To ensure reliable operation of the tool, the hydraulic system is part of the HG rolling tool technology unit. Although the medium used can be that of the CNC machine, i.e. cutting oils or cooling lubricants, suitable flow rates, filtering and cooling systems are required to ensure that a sufficient quantity is always available, even in 24/7 operation. The greatest danger with this technology is the risk of the medium running dry. In the worst-case scenario, this would result in the not-moving ball being pressed against the surface at full force, which would lead to the immediate failure of the ball insert.

The near surface area is defined by deep rolling

As briefly mentioned above, a very high Hertzian contact pressure is applied during deep rolling with HG tools. Due to the depth effect, this is also responsible for the introduction of compressive residual stresses. The high pressures ensure that basically all previously introduced properties of the near surface area are compensated. In 2003, for example, Dr. Karsten Röttger, CEO of ECOROLL, demonstrated that different compressive residual stresses caused by tool wear during hard turning can be compensated for by using the same deep rolling process.
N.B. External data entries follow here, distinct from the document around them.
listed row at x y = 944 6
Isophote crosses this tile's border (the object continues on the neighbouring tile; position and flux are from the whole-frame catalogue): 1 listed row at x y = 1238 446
As long as the depth effect of rolling is greater than the previously introduced surface integrity, deep rolling is the decisive process. This means that "errors" from previous processes can also be reliably compensated for.

Hydrostatic rolling tools compensate for "errors" in the pre-process

All in all, the design of hydrostatic tools already ensures that the rolling force as the critical process variable is kept at a constant level. Geometric deviations or changes in the subsurface area resulting from previous machining can be reliably compensated for and a constant subsurface condition can be generated. By using coordinated hydraulic units, media management can also be designed safely, and the service life of the rolling balls can be significantly extended.